▶ _Passage shown_
▼▼▼

In the substantive suit Mr. Femi Falana sought a declaratory relief to the effect that the members of the National Assembly are not entitled to receive any payment outside the salaries and allowances determined and fixed for them by the Revenue Mobilization and Fiscal Allocation Commission pursuant to section 70 of the Constitution. In support of the originating summons Mr. Falana accused the legislators of usurpating the Constitutional powers of the Revenue Mobilization and Fiscal Allocation Commission by taking advantage of passing Appropriation Bills into law to make themselves the highest paid lawmakers in the world. While relying on the case of Fawehinmi v. the President1, Mr. Falana also submitted that his legal standing to promote good governance has been constitutionally guaranteed. In opposing the suit, the Attorney General of the Federation and the National Assembly through their counsel challenged the locus standi of Mr. Falana to question the salaries and allowances of the Federal Lawmakers. The defendants’ lawyers described Mr. Falana as busybody who has not shown that his personal interest has been affected by the Jumbo pay of the Legislators. They therefore urged the trial court to dismiss the suit case on the authority of Abraham Adesanya v. The President1.
In his judgment, the Chief Judge of the Federal High Court, Justice Ibrahim Auta held that Mr. Falana lacked the locus standi to institute the case as he did not prove that he had suffered any greater injury than other Nigerians citizens as a result of the actions of the lawmakers.1
With due respect to the learned trial judge, his decision is another clear case of denial of vigilant Nigerians of access to justice. The singular fact that the plaintiff is a faithful tax payer of Nigeria coupled with the facts that he is a party to the social contract as contemplated in the preamble to our Constitution and his quest to be his brother’s keeper, are sufficient reasons for him to challenge such an express manipulation of parliamentary powers for the service of self.
Eminent jurists also expressed their concern that the Federal Government might not be able to maintain action in court against the Zamfara State Government when that State introduced the Sharia Law into her legal system on the ground of lack of locus standi. The short answer to this is that under the Constitution, the Federal Government has the responsibility to maintain law and order throughout the country and if there is breakdown of law and order in any State of the Federation, the Federal Government will be called upon to restore law and order, therefore, it has locus standi to maintain action against any state that does anything that can lead to the breakdown of law and order.
LOCUS STANDI AND THE CONCEPT OF PUBLIC INTEREST LITIGATION
Public interest litigation is a legal action instituted in a court of law for the enforcement of interest in which the public or a class of community has a pecuniary interest. The rationale behind this legal concept is mainly to institute actions to curb state powers and to restrain the government from trampling on the political and civil rights of its citizens and it can also be used to compel government to undertake certain actions that will be in the overall interest of the general populace.

▲▲▲

▶ _The data_
▼▼▼

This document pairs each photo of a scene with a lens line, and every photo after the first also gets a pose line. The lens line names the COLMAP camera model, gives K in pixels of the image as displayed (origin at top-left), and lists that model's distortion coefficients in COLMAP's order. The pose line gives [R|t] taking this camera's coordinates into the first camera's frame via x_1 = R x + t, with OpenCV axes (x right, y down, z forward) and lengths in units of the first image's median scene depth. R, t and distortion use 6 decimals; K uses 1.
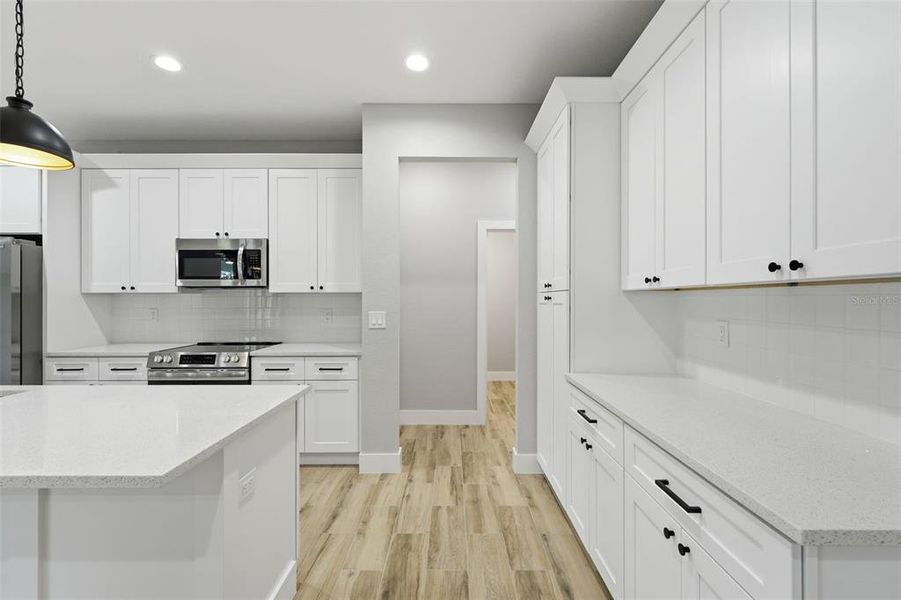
lens RADIAL K [[439.5, 0, 490.8], [0, 439.5, 295.3], [0, 0, 1]] dist [0.000035, -0.000214]
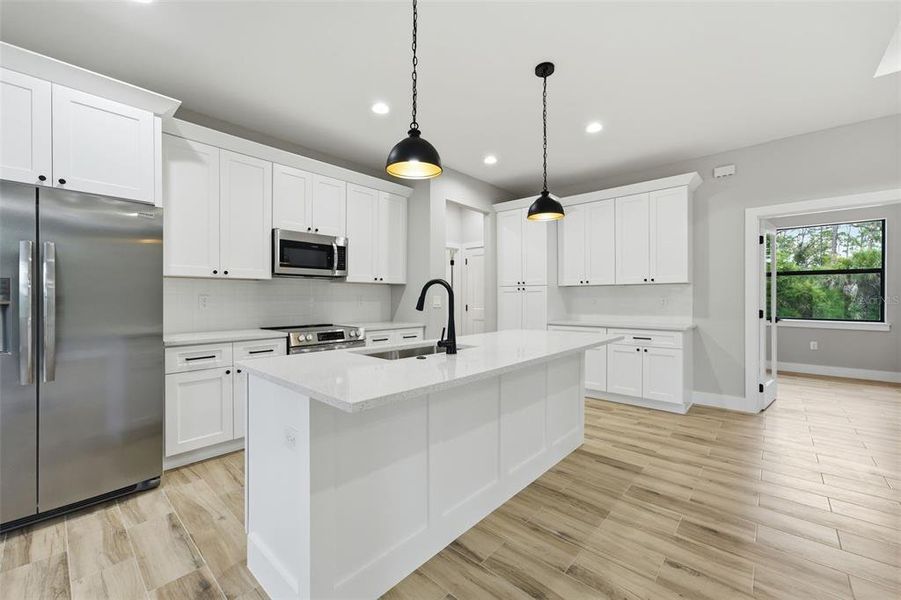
lens RADIAL K [[370.9, 0, 453.6], [0, 370.9, 299.9], [0, 0, 1]] dist [-0.000236, 0.000040]
pose [[0.660324, -0.004866, 0.750965, -1.101711], [-0.005084, 0.999927, 0.010949, 0.032200], [-0.750963, -0.011048, 0.660251, 0.081010]]
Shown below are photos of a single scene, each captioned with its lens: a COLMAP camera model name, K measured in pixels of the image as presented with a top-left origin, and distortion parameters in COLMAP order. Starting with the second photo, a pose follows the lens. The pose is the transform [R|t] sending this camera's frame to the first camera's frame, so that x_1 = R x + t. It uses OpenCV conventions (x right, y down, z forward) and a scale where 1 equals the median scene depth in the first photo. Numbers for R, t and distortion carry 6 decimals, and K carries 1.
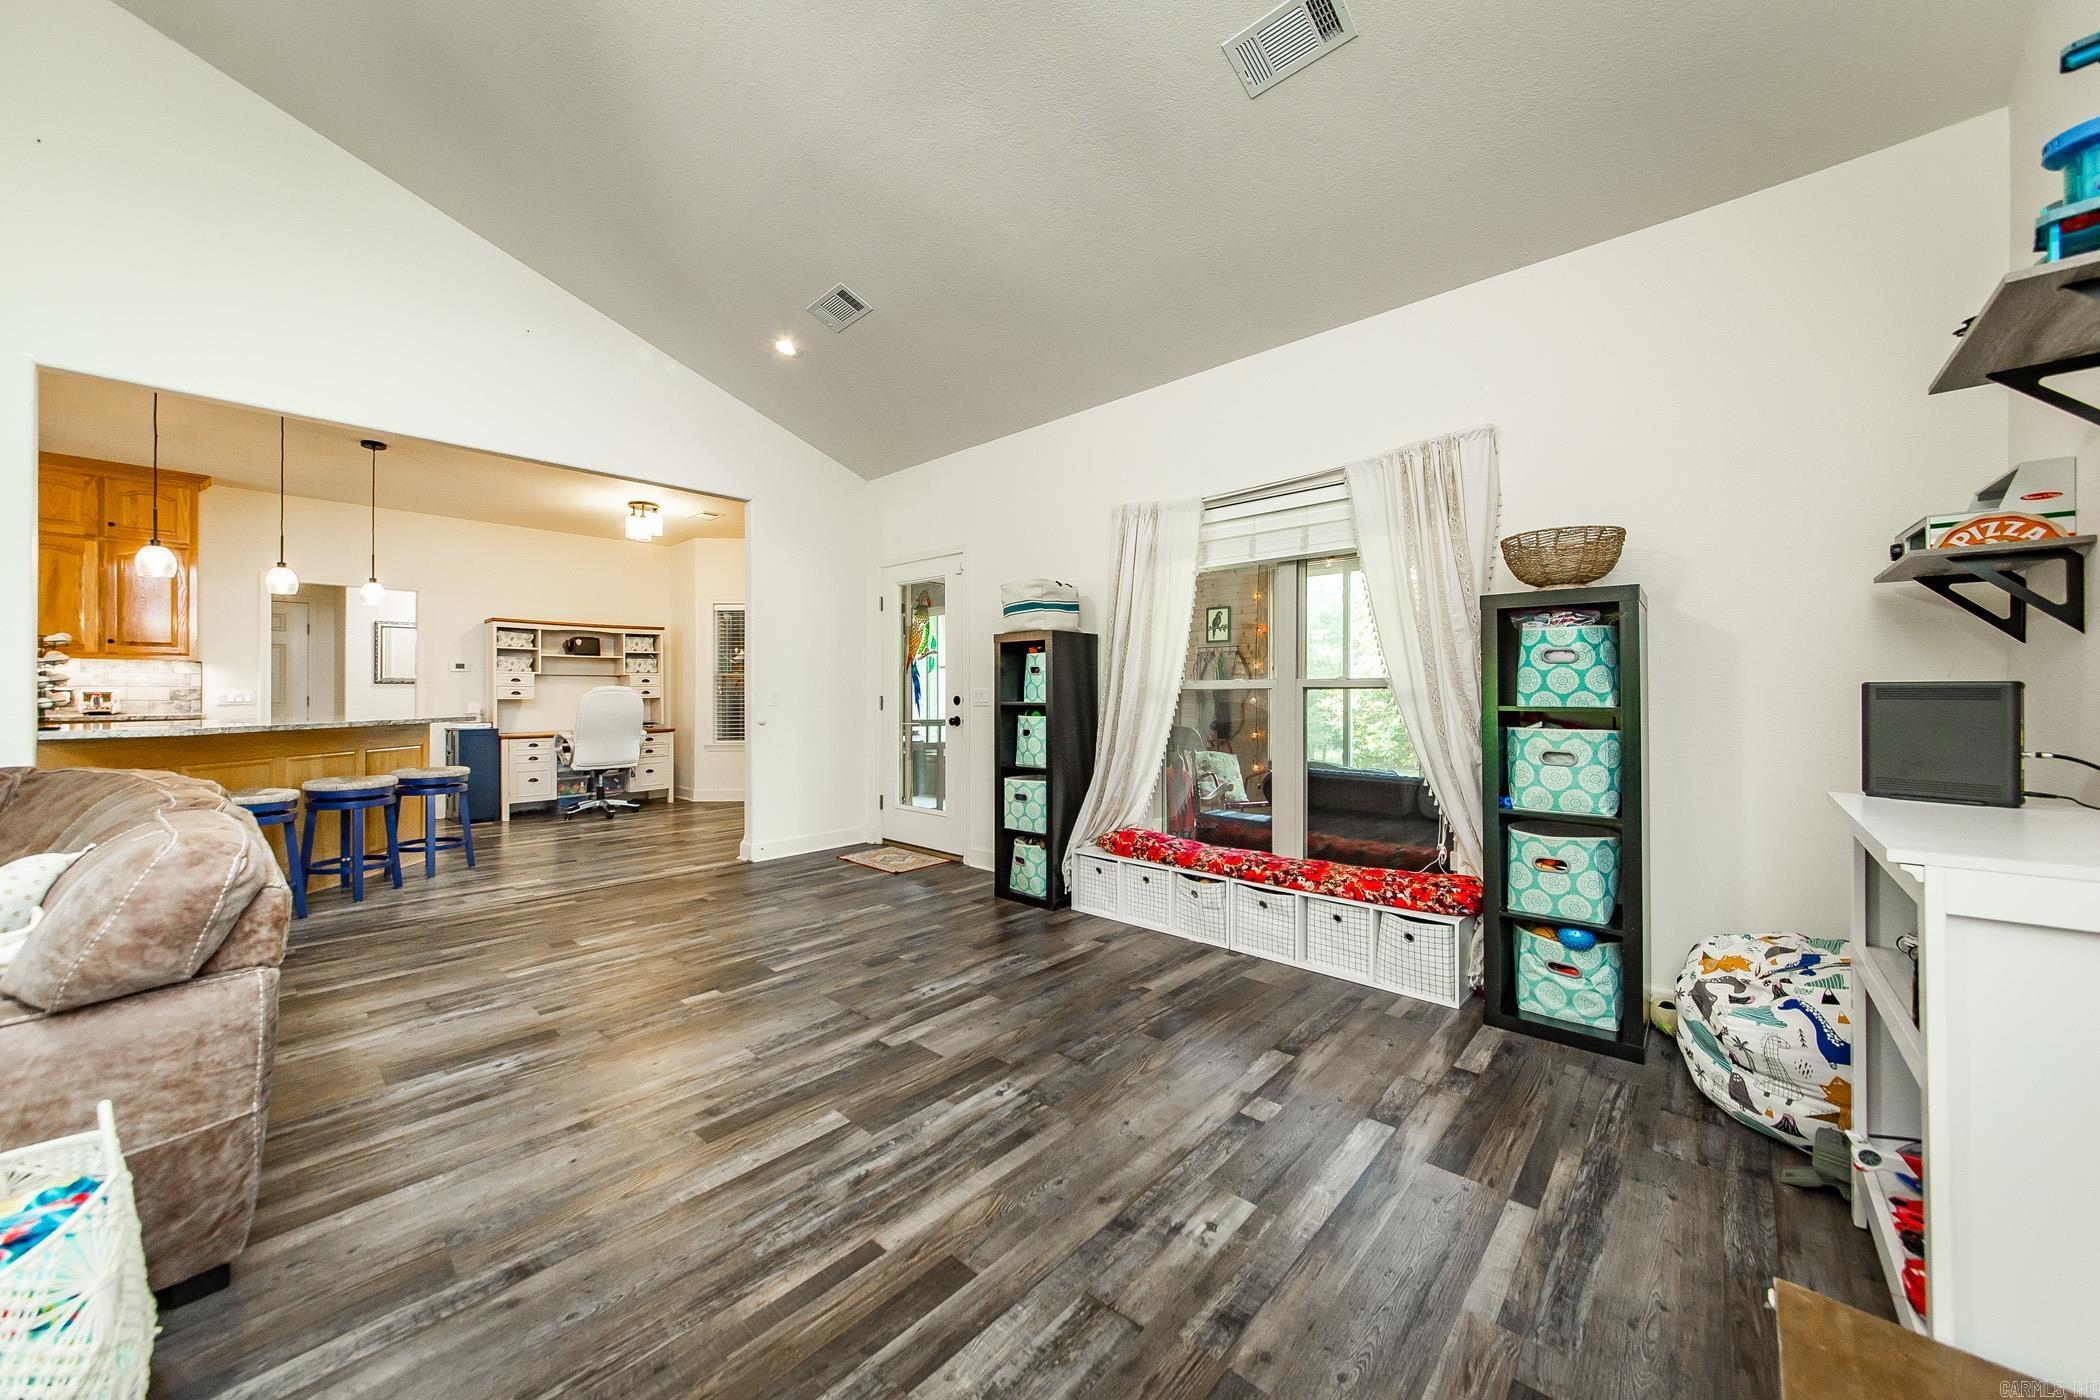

▲▲▲

▶ _Problem requirements_
Take the passage on locus standi and public interest litigation further, picking up right after its last sentence.

▶ _Response area_
In public interest litigation, it does not really matter whether the action in question was instituted by a singular individual or as a class action or even where the remedy sought may not benefit the applicant directly.
The concept of public interest litigation is interwoven with locus standi and thus it will be very difficult to engage in an intellectual discuss on public interest litigation without also discussing the issue of locus standi. As we have in Nigeria and in other jurisdictions, the issue of locus standi does not depend on the success or merit of the case but on whether the plaintiff has sufficient interest in the subject matter of the dispute.
The Fundamental Right Enforcement Rules1 tacitly provides for public interest litigation for persons or class of persons whose right has been infringed. The preamble to the Fundamental Right Enforcement Procedures Rules expressly provides:  “No human right case may be dismissed or struck out on want of locus standi.” Further, the Enforcement Rules1 defines the following concept as follows: 
“Applicant” means a party who files an application or on whose behalf an application is filed under the rules.
“Application” an applicantion brought pursuant to these rules by or on behalf of any person to enforce or secure the enforcement of his fundamental rights.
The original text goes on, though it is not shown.